=== What you should do ===
Lay out the stretch of the material from the line containing "2、双击rename.bat" through the line containing "- _Requirements: 1.1, 1.2, 4.1, 4.2, 4.3_" as a numbered list, dropping blank lines and omitting the pictures.

[Document images paired with their source code]

· · · · · · ·

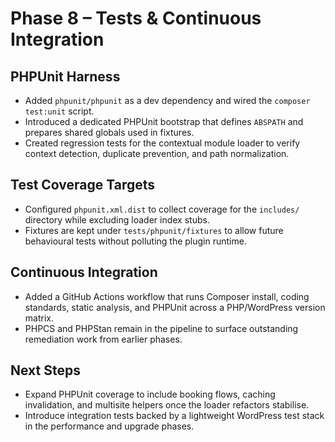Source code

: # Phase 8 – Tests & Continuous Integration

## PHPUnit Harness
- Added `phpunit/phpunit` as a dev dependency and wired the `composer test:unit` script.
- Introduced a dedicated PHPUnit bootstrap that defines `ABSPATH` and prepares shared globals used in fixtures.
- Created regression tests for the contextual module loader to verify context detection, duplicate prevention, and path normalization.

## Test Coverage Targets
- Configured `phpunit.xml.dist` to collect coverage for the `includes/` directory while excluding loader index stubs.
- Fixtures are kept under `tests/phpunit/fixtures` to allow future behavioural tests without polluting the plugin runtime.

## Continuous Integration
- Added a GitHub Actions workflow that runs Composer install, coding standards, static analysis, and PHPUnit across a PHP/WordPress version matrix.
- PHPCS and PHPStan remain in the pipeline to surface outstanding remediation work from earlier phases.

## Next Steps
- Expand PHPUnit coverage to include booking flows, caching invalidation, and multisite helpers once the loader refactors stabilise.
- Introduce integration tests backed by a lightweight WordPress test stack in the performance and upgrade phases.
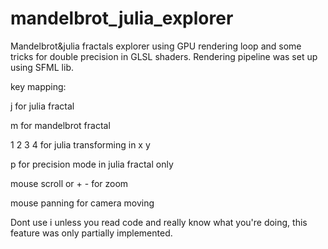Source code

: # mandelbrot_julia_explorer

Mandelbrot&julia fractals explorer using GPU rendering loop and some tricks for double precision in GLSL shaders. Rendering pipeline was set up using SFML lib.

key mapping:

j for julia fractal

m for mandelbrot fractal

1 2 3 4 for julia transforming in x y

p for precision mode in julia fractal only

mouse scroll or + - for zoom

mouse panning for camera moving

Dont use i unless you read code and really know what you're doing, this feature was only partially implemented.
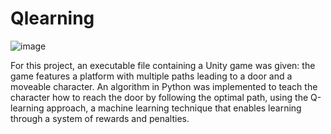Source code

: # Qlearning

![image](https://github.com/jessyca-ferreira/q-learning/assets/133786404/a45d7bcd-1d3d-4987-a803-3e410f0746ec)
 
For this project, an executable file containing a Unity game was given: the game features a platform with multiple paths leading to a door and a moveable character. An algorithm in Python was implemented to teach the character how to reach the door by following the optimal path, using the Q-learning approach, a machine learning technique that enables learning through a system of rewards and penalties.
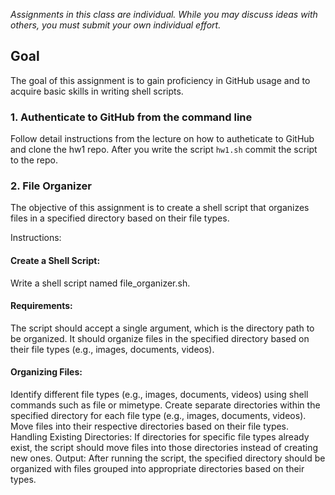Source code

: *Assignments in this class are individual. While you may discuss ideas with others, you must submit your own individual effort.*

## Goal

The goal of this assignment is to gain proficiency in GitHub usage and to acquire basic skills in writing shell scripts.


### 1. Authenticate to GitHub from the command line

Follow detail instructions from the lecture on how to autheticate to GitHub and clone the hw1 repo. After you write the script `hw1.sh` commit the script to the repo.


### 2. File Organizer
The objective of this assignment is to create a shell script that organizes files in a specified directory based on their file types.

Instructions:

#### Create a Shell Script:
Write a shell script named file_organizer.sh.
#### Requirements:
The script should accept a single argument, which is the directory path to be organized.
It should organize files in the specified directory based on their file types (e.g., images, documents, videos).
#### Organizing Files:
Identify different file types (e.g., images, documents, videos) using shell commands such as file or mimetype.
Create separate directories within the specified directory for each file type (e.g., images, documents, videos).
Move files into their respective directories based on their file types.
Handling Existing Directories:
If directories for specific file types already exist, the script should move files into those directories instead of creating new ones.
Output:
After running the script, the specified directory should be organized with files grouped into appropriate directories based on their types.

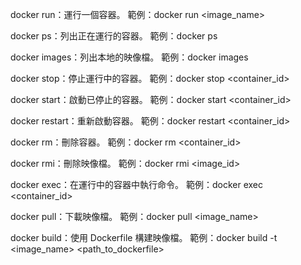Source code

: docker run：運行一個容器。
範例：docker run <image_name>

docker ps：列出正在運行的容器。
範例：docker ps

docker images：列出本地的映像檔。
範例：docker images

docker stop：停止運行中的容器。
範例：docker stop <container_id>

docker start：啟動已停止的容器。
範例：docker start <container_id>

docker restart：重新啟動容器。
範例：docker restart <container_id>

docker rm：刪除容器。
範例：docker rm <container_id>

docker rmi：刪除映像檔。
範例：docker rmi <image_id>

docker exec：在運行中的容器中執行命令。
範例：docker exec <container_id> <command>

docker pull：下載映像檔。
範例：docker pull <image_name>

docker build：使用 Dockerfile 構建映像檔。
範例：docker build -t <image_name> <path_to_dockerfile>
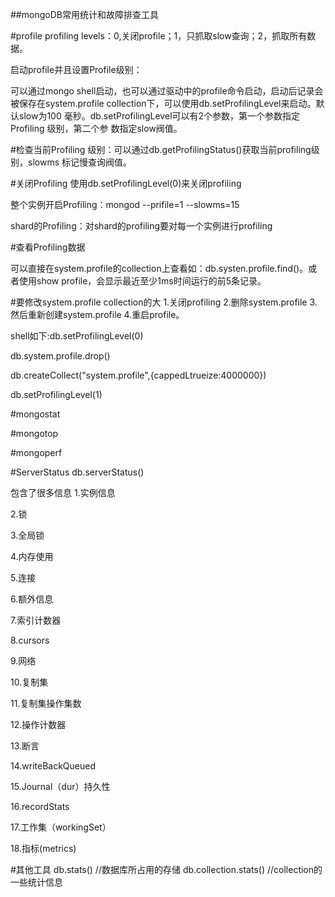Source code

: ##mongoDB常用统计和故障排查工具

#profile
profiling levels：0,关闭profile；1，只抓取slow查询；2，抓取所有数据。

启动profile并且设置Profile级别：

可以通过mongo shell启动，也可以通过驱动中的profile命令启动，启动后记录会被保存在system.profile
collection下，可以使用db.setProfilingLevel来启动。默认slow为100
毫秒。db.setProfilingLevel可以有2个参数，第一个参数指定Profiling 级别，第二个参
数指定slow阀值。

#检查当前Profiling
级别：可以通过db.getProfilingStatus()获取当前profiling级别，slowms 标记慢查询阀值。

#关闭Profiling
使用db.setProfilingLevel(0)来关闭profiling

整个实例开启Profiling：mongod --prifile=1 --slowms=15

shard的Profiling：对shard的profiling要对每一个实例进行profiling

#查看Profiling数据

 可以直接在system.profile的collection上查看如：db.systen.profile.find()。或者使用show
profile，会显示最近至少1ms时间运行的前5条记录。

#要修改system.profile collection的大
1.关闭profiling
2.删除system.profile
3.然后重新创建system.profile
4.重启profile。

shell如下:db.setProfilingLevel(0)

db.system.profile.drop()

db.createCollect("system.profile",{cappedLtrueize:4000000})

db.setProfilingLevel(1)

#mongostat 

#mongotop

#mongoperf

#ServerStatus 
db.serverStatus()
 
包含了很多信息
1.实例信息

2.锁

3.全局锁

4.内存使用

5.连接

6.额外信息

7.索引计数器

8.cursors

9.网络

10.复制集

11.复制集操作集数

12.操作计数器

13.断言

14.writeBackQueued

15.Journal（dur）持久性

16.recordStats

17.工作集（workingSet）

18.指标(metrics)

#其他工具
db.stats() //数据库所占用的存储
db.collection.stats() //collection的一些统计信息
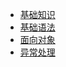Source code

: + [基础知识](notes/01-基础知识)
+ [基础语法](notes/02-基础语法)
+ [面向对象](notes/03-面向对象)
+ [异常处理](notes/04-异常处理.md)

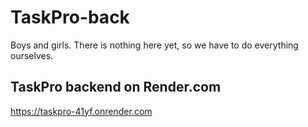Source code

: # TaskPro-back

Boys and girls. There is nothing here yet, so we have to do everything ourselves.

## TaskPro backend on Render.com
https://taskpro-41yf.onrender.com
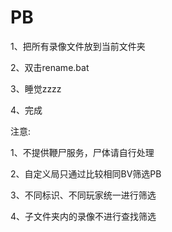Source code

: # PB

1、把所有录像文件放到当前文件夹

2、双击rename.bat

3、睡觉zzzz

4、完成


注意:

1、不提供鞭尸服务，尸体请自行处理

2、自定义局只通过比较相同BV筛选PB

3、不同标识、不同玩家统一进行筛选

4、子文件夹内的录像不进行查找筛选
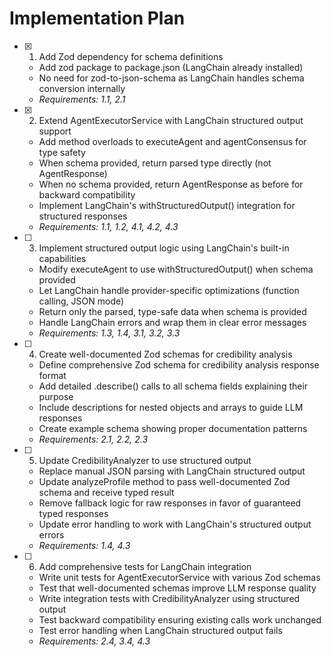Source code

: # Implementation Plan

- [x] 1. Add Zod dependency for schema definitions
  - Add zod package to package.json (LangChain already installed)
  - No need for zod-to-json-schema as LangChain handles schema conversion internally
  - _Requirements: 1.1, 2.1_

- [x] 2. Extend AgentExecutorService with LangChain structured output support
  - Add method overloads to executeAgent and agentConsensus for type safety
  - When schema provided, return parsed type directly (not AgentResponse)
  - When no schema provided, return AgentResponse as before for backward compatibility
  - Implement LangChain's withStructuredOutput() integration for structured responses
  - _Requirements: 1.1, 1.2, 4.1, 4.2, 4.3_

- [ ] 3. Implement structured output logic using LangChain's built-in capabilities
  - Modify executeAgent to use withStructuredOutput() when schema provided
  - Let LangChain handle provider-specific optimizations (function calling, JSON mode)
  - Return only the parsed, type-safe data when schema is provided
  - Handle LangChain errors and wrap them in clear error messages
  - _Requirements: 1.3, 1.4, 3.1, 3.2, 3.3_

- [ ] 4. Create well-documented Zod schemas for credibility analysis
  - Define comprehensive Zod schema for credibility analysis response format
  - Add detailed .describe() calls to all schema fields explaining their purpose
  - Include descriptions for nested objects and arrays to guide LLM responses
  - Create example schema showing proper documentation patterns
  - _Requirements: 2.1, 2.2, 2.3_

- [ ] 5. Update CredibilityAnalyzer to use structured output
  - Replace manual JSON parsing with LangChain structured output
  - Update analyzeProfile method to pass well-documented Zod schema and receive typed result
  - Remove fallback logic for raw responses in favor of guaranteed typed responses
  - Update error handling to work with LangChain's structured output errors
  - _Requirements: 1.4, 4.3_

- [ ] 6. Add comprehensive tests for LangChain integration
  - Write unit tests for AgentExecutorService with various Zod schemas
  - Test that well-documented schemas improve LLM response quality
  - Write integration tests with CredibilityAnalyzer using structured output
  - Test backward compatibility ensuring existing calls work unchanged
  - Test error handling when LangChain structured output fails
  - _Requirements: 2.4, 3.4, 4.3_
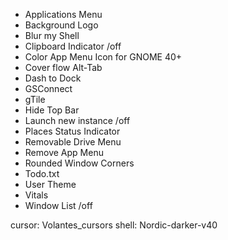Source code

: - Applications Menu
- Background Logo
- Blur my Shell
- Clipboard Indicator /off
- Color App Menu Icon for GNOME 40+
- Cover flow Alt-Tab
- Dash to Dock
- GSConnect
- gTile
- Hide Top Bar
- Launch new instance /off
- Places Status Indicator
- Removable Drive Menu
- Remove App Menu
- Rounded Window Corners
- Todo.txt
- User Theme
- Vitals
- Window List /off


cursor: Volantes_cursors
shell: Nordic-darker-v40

· · · · · · ·

=== Result ===
1. 2、双击rename.bat
2. 3、睡觉zzzz
3. 4、完成
4. 注意:
5. 1、不提供鞭尸服务，尸体请自行处理
6. 2、自定义局只通过比较相同BV筛选PB
7. 3、不同标识、不同玩家统一进行筛选
8. 4、子文件夹内的录像不进行查找筛选
9. Source code
10. : # Implementation Plan
11. - [x] 1. Add Zod dependency for schema definitions
12.   - Add zod package to package.json (LangChain already installed)
13.   - No need for zod-to-json-schema as LangChain handles schema conversion internally
14.   - _Requirements: 1.1, 2.1_
15. - [x] 2. Extend AgentExecutorService with LangChain structured output support
16.   - Add method overloads to executeAgent and agentConsensus for type safety
17.   - When schema provided, return parsed type directly (not AgentResponse)
18.   - When no schema provided, return AgentResponse as before for backward compatibility
19.   - Implement LangChain's withStructuredOutput() integration for structured responses
20.   - _Requirements: 1.1, 1.2, 4.1, 4.2, 4.3_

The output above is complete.